To make systemic improvements, an organization must recognize the difference between memory, reality and destiny, and how they play out.

It’s important to preserve some elements of the institutional memory — for example, the core principles on which the company was founded. The parts the organization can forget include operating processes or products it produces, clients served in the past and any aspect of the business model that isn’t evolving. Companies can confuse their business model with their foundational organizational culture and values. While the culture and values should be long-lived, there should be multiple business models evolving over time.

The Only Constant Is Change

When Procter & Gamble Co.’s A.G. Lafley first came in as CEO in 2000, it was after growth had slowed dramatically. Lafley felt this stagnation in sales was because of a lack of innovation. New products created in the previous five years accounted for only 15 percent of sales. For P&G to grow again, Lafley challenged leaders to increase that percentage from 15 to 50 percent within 10 years.

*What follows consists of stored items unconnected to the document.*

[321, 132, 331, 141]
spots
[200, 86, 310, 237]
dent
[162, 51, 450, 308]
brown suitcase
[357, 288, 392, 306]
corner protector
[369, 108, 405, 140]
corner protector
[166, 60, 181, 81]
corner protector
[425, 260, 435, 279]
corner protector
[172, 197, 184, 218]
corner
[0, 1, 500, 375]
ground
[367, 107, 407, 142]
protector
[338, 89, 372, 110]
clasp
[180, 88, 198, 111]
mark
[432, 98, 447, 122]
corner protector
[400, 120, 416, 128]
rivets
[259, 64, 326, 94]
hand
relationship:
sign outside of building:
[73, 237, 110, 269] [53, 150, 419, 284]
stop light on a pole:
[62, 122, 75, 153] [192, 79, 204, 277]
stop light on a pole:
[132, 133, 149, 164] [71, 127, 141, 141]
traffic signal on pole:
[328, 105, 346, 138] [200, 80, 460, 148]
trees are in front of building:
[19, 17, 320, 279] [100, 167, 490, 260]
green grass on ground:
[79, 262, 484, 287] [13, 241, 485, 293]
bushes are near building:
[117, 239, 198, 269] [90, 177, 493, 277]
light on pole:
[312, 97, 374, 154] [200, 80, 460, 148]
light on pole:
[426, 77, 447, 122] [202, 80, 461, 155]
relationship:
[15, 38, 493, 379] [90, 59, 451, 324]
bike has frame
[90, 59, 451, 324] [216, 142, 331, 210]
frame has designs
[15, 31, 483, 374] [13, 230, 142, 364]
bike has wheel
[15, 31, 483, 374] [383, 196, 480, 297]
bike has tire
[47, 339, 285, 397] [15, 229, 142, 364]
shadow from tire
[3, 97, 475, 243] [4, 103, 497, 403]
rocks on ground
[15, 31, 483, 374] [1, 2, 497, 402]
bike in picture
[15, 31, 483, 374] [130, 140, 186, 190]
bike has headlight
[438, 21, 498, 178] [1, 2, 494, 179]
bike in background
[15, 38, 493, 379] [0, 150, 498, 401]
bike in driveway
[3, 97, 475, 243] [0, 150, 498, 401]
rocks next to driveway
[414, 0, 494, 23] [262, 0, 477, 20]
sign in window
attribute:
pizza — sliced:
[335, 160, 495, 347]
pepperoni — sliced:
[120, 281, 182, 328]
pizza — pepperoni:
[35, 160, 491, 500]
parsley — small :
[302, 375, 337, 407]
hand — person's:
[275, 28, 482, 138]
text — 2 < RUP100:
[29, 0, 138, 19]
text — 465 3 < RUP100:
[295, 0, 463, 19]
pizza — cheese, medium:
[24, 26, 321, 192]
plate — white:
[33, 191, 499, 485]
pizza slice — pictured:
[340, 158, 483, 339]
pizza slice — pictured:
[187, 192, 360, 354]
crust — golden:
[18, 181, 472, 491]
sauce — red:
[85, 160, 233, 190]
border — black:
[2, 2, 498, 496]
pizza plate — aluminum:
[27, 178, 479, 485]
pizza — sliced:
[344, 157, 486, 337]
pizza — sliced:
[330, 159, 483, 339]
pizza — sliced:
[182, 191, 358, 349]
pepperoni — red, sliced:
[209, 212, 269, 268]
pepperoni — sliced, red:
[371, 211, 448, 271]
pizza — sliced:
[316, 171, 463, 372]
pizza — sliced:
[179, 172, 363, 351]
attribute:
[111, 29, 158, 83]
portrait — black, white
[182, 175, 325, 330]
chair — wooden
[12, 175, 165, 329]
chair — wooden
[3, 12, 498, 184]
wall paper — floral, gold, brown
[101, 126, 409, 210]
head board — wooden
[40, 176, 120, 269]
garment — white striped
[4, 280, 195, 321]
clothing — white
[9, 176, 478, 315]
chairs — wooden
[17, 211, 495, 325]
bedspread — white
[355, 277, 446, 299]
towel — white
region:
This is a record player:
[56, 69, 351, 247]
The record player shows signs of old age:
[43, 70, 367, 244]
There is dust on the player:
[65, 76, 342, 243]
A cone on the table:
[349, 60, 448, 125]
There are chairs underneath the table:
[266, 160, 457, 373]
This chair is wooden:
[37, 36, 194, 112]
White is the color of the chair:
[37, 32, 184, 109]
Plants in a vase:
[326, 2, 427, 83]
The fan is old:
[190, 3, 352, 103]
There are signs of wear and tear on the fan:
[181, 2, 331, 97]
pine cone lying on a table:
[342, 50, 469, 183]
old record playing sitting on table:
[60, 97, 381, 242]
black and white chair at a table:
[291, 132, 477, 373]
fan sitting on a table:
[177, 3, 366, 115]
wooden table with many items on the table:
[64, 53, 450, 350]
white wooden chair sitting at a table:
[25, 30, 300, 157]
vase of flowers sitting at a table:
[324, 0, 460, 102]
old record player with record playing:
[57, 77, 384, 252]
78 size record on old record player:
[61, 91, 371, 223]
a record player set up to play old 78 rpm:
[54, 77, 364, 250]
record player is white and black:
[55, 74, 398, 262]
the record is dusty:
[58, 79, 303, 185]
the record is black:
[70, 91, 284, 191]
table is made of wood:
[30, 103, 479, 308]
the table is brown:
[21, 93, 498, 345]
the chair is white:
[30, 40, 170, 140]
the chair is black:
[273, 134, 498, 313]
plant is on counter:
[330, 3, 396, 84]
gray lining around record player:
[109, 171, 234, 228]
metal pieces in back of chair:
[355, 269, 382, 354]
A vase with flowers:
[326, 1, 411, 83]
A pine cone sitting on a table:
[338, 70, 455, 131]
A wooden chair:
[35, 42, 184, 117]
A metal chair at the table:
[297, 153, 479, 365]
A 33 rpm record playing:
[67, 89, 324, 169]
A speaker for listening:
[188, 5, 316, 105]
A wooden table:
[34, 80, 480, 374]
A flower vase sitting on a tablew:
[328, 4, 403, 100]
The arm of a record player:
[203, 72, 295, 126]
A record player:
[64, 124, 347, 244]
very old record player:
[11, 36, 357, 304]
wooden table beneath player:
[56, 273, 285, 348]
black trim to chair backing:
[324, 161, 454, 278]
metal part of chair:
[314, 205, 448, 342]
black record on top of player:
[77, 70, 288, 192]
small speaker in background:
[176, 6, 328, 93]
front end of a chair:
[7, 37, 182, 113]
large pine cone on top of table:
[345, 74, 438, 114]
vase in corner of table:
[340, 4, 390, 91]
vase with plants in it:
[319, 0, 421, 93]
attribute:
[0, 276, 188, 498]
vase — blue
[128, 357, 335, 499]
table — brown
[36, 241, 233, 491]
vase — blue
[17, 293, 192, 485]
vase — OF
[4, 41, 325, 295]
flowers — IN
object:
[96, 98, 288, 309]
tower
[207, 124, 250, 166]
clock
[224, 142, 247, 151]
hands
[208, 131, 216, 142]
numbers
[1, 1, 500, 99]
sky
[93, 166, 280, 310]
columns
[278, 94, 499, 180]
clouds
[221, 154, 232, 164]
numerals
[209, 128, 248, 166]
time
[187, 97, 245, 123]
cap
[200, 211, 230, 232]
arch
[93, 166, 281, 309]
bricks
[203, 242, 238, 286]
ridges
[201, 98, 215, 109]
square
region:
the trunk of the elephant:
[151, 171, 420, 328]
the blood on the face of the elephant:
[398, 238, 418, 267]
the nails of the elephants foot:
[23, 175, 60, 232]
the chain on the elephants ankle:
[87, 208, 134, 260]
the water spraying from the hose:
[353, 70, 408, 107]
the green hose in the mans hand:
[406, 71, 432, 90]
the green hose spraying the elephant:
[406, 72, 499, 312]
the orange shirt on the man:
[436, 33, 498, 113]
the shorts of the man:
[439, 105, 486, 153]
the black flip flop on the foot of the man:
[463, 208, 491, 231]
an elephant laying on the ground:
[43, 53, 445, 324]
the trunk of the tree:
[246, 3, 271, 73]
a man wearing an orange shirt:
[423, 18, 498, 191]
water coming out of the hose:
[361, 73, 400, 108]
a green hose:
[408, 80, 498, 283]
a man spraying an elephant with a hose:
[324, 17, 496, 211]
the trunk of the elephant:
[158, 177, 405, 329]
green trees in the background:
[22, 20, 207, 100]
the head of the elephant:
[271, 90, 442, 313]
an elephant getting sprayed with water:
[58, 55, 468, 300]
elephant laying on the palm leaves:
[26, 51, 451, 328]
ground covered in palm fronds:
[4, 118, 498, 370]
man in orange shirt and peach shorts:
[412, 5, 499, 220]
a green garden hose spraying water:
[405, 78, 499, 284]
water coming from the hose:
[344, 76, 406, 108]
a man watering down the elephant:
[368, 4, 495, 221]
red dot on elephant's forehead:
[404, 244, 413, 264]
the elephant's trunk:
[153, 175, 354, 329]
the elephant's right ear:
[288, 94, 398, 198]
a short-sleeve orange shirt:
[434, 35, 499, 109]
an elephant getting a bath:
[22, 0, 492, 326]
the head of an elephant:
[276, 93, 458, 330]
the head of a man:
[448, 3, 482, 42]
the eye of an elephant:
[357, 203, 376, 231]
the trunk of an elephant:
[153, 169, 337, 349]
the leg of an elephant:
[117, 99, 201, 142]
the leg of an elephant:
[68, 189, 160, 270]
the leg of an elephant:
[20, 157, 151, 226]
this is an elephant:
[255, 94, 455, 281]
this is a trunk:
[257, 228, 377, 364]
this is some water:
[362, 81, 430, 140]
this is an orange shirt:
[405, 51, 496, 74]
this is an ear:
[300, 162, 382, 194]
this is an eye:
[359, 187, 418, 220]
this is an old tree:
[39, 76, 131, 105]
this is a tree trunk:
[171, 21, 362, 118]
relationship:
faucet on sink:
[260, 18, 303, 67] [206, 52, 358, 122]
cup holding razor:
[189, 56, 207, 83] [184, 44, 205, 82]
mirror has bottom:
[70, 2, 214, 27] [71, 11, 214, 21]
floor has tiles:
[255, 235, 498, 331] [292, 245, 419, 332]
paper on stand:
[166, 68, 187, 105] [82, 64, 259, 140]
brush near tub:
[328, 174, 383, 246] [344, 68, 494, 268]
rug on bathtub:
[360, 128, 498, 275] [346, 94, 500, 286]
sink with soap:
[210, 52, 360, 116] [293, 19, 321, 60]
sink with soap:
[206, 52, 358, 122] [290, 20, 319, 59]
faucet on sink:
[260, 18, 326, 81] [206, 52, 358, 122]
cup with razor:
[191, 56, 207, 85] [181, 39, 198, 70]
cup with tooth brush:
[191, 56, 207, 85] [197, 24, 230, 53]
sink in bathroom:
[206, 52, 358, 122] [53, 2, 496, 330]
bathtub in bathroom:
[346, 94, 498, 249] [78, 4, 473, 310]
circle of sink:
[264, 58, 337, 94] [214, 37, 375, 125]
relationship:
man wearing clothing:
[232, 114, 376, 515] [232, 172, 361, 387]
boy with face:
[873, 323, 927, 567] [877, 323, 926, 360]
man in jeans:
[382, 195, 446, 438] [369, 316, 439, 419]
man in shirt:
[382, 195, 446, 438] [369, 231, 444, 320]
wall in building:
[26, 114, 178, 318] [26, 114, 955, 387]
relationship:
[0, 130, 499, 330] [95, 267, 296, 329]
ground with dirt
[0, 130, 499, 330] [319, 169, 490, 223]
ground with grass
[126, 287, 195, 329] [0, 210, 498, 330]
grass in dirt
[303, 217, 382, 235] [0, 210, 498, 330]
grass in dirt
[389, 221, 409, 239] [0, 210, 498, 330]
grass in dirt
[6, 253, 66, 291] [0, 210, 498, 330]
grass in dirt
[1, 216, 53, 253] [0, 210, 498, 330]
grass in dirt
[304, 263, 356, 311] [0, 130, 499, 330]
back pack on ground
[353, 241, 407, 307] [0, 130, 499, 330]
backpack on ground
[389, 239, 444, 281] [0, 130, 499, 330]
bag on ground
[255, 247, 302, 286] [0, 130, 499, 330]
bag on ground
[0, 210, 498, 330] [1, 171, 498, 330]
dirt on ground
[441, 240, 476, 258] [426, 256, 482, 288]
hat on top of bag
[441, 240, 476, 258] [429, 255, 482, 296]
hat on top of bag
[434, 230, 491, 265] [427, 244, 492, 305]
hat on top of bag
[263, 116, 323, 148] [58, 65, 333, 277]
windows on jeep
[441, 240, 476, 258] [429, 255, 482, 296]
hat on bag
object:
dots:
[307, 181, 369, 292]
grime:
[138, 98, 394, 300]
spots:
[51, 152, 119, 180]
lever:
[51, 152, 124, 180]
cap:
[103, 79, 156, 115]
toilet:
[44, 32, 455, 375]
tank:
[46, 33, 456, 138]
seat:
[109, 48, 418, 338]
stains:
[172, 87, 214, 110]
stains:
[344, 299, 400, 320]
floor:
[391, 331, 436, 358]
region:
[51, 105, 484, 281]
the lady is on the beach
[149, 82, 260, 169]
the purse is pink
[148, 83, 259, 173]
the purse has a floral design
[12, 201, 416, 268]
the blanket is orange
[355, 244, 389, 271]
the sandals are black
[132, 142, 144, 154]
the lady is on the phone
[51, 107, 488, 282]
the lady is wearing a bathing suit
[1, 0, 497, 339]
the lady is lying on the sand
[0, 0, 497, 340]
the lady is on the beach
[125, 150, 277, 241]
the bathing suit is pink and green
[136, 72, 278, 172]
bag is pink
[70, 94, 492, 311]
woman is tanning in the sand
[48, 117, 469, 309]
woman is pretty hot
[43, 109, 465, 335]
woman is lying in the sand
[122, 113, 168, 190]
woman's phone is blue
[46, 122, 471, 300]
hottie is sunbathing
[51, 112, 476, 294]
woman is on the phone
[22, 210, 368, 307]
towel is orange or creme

It was a radically disruptive idea, but they achieved it. P&G doubled sales as a result. It was a classic case of building systemic innovation by creating the right culture, improving the organization structure and catalyzing hundreds of Level 2 innovations throughout the organization.

Lafley also championed the process of open innovation. Originally created by Henry Chesbrough, a professor at the University of California at Berkeley, the idea asserts that no matter how innovative a company is, it still has only a small percentage of the global intellectual capital available for any problem. Open innovation leverages all of the knowledge available. P&G created “Connect and Develop,” an open process through which anyone in the world could submit ideas to the company. Thousands of new ideas were submitted over the years, and some became major products.

Today, leaders everywhere are living in an information economy that’s quite different from the industrial economy of the past. The rules of the game and environment have changed. The most successful CLOs will approach innovation as a continual learning experience that builds innovation capabilities at the individual, team and organization levels if organizations are going to survive and thrive in the changing times ahead.